Wet weather blamed as retail sales slump in March
Retailers saw sales fall in March as poor weather impacted Britons heading to the shops. The Office for National Statistics (ONS) said that retail sales volumes declined by 0.9% last month as clothes shops, department stores and garden centres all reported declines.
The decline in overall sales was heavier than expected, with economists predicting a 0.5% decline for the month. It comes after retailers reported a 1.1% increase in sales volumes in February, with the ONS marginally downgrading its original 1.2% growth figure.
Darren Morgan, ONS Director of Economic Statistics, said: “Retail fell sharply in March as poor weather impacted on sales across almost all sectors. However, the broader trend is less subdued as a strong performance from retailers in January and February means the three-month picture shows positive growth for the first time since August 2021.”

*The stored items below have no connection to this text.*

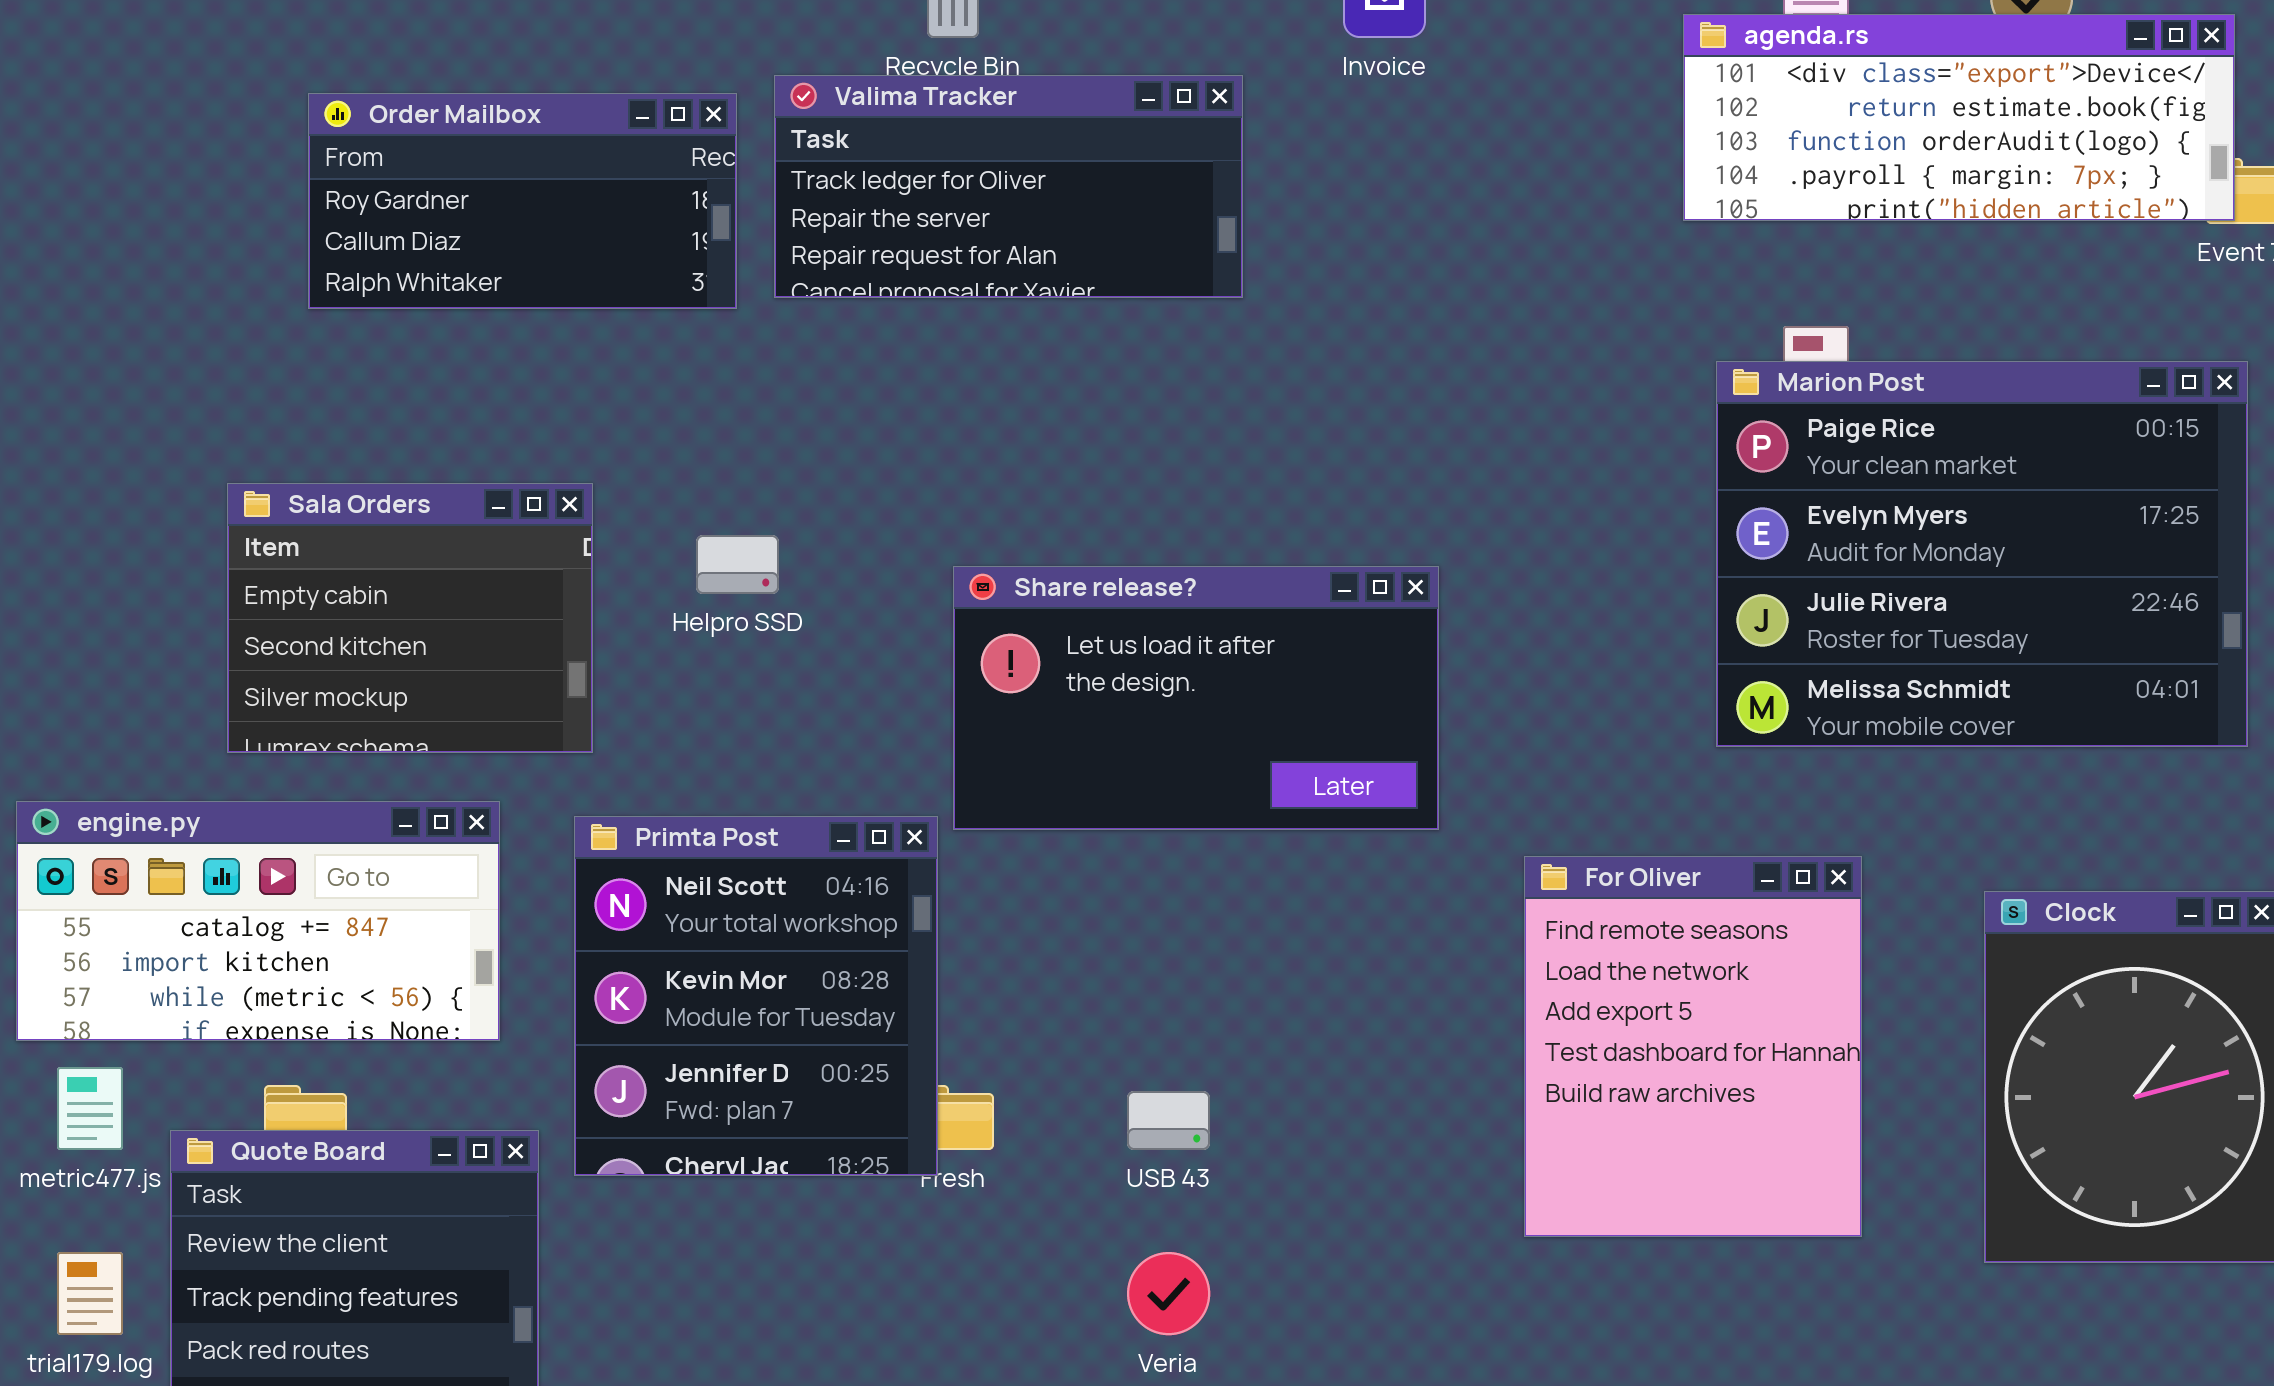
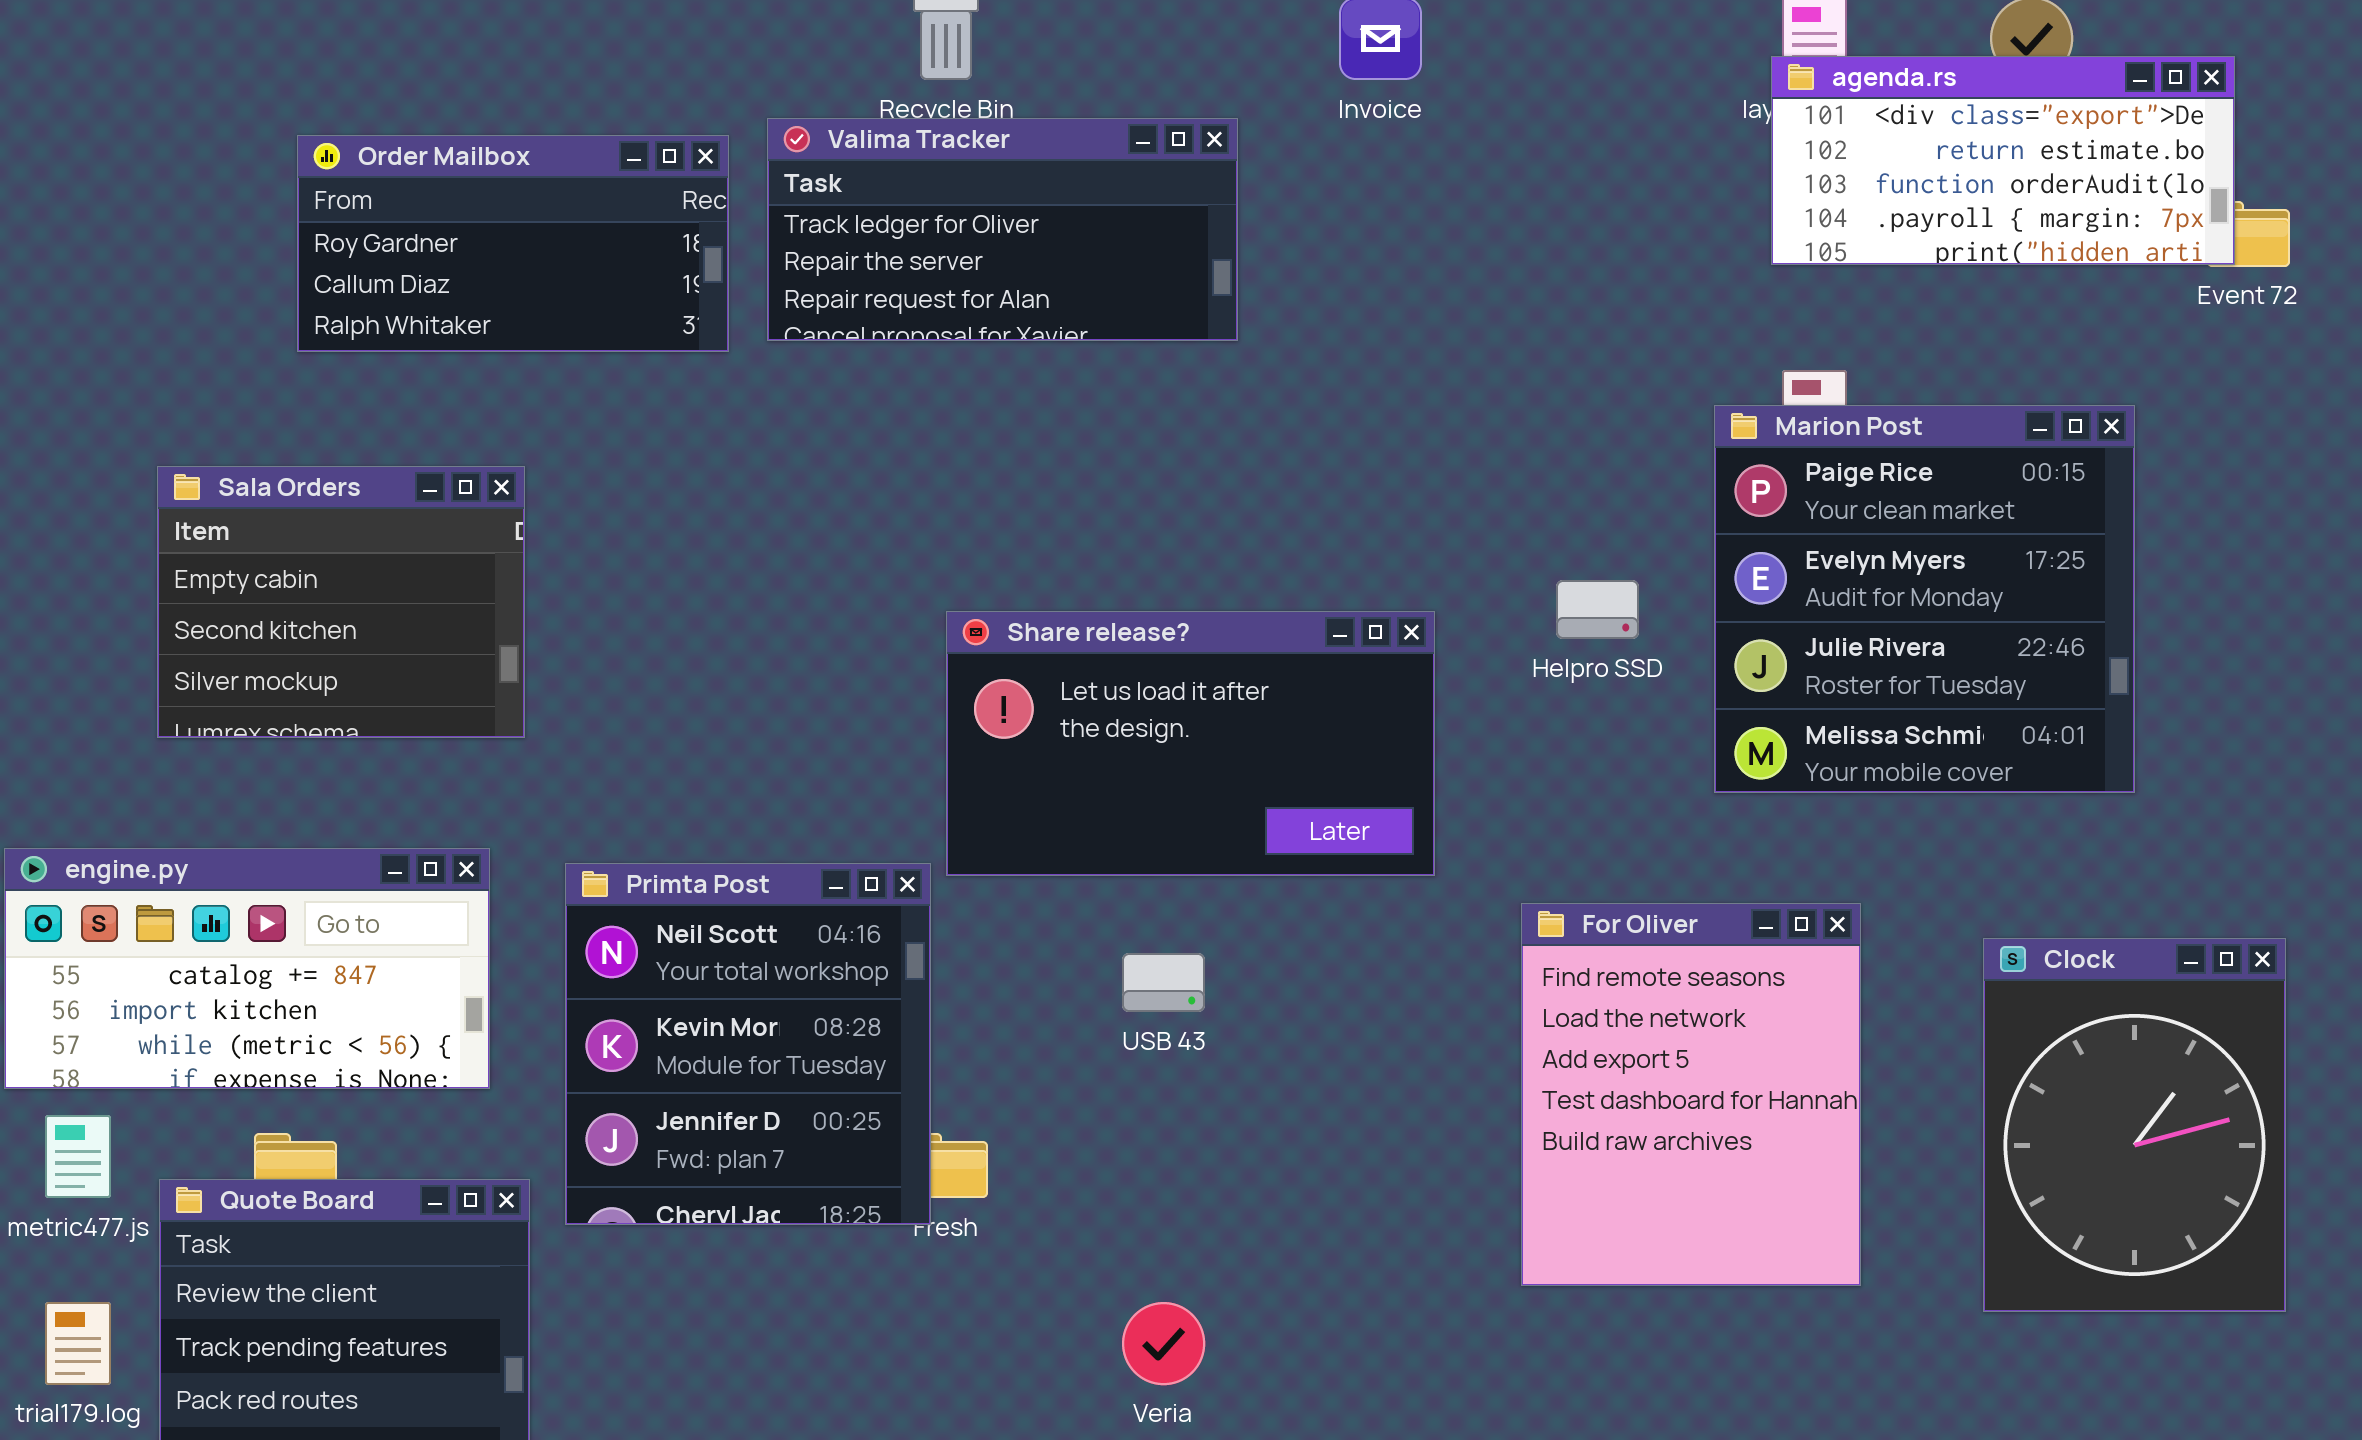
agenda.rs: [1683,14,2235,221] -> [1771,56,2235,265], resized
Marion Post: [1716,361,2248,747] -> [1714,405,2135,793], resized
Sala Orders: [227,483,593,753] -> [157,466,525,738], moved
Helpro SSD: [696,535,779,594] -> [1556,580,1639,639], moved
USB 43: [1127,1091,1210,1150] -> [1122,953,1205,1012], moved

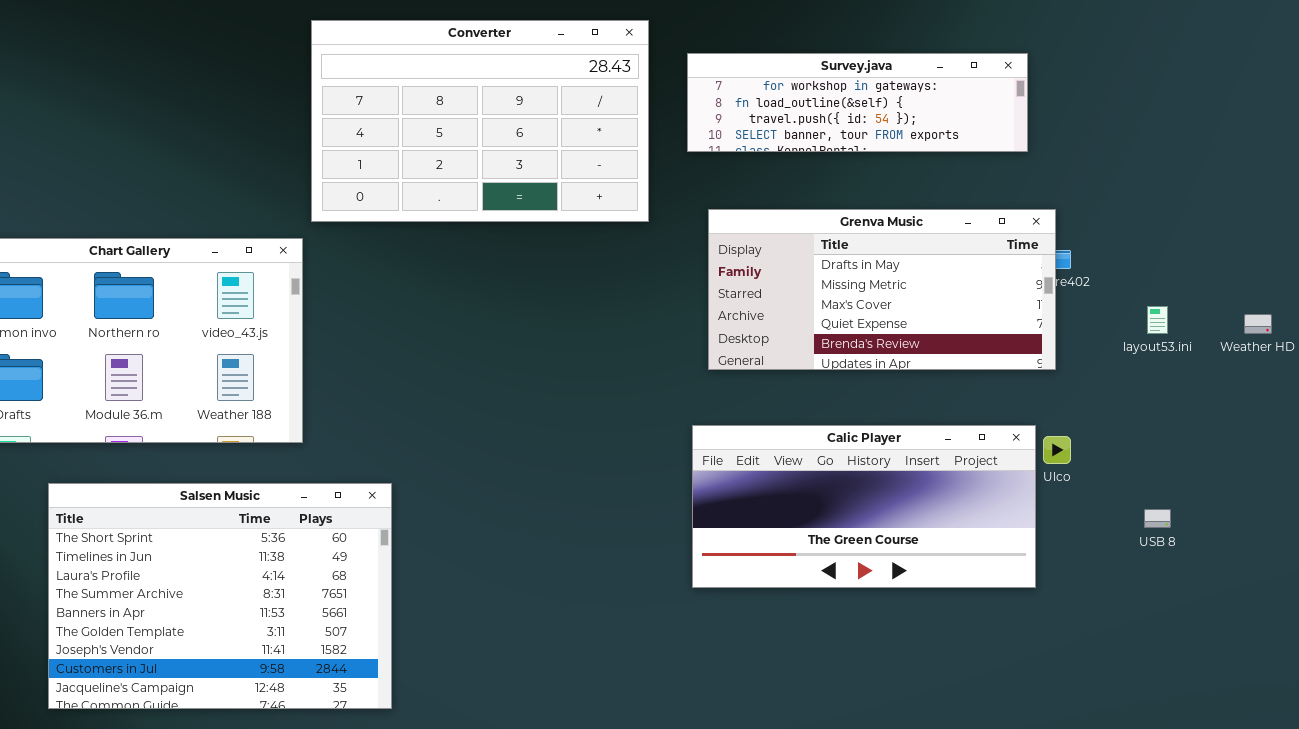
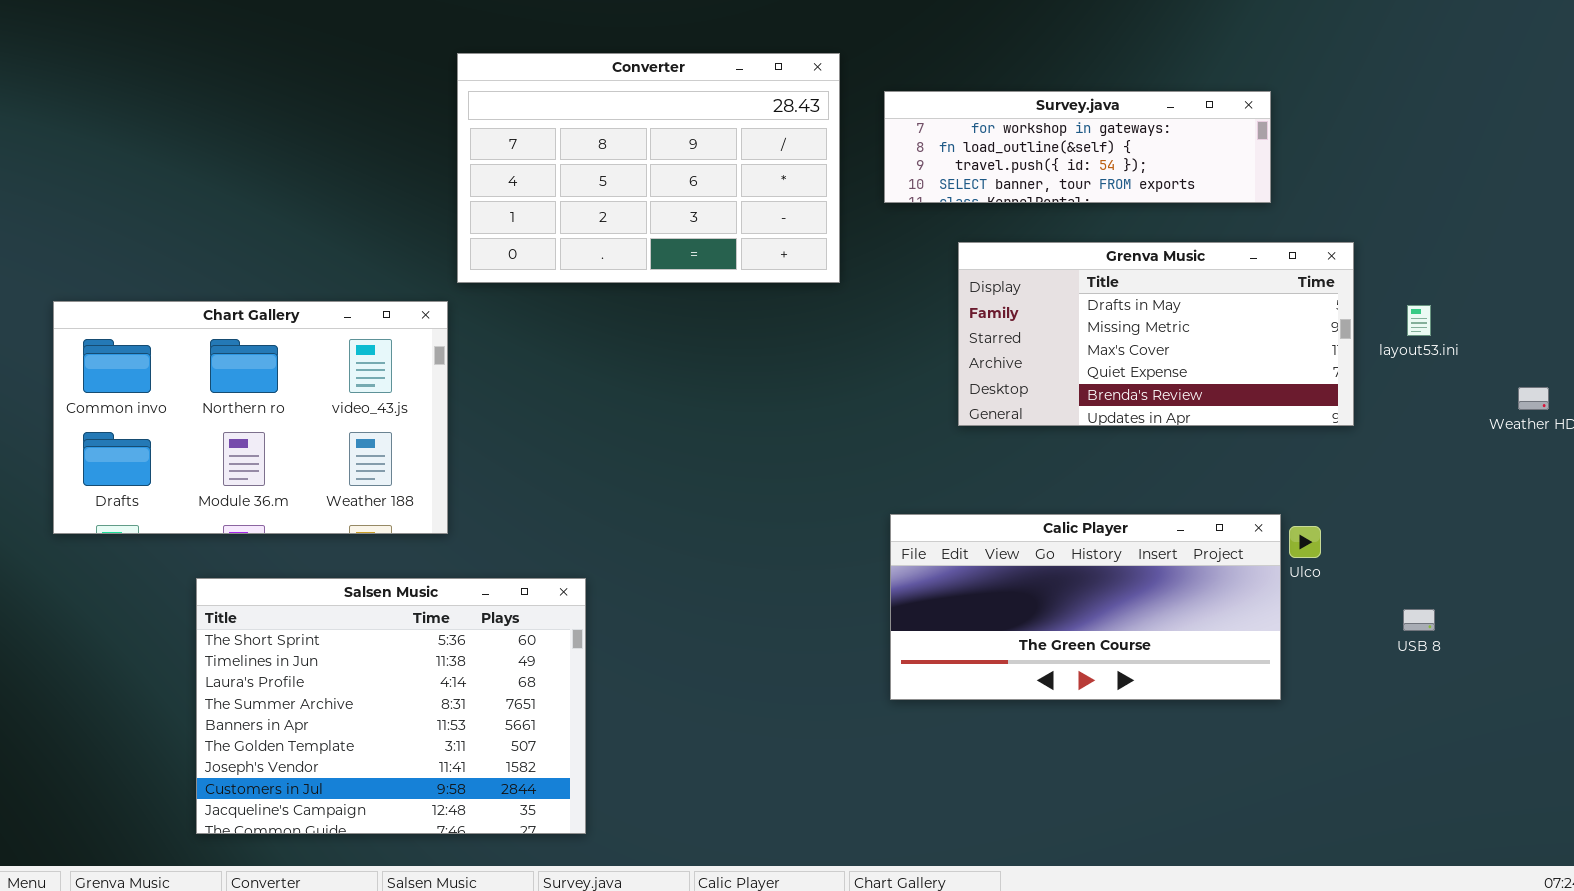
Grenva Music: [708,209,1056,370] -> [958,242,1354,426], moved
layout53.ini: [1147,306,1168,334] -> [1407,305,1431,336], moved
Salsen Music: [48,483,392,709] -> [196,578,586,834], moved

Non-food retailers reported a 1.3% fall in March, swinging sharply from a 2.4% increase in February as retailers said “poor weather conditions throughout most of March affected sales”.
The ONS revealed department stores saw volumes drop by 3.2% for the month, while clothing shops reported a 1.7% fall. Meanwhile, sales at food shops dropped by 0.7%, which the ONS said “may have been affected by shortages” of some food products.
Supermarkets introduced limits on the number of certain items, such as tomatoes, peppers and salad, that shoppers could buy during the month after supply was impacted by poor weather in northern Africa and Spain.
The figures showed that the amount of food bought by shoppers is 3% lower than before the COVID-19 pandemic hit in February 2020.
However, the amount of money being spent by shoppers is significantly higher after soaring food inflation. Earlier this week, official figures showed food inflation hit a 45-year-high of 19.1% last month.
Lisa Hooker, Industry Leader for Consumer Markets at PwC, said: “The slowdown in March looks like it was a result of specific factors, and not indicative of a longer term trend.
“So fresh food shortages earlier in the month limited grocery sales volumes, while the wettest March in England for over 40 years put a dampener on high street sales, with the likes of new season fashion and garden centre sales suffering as a result.
“However, while March’s rain may have washed out the green shoots from February, the overall momentum of the retail sector remains positive, and better than many expected at the start of 2023.”
It came after separate data from market research firm GfK showed that British consumers were the most upbeat in more than a year this month.
The consumer confidence index improved by six points to a reading of -30, representing the highest reading since February last year, before the Russian invasion of Ukraine which accelerated inflation.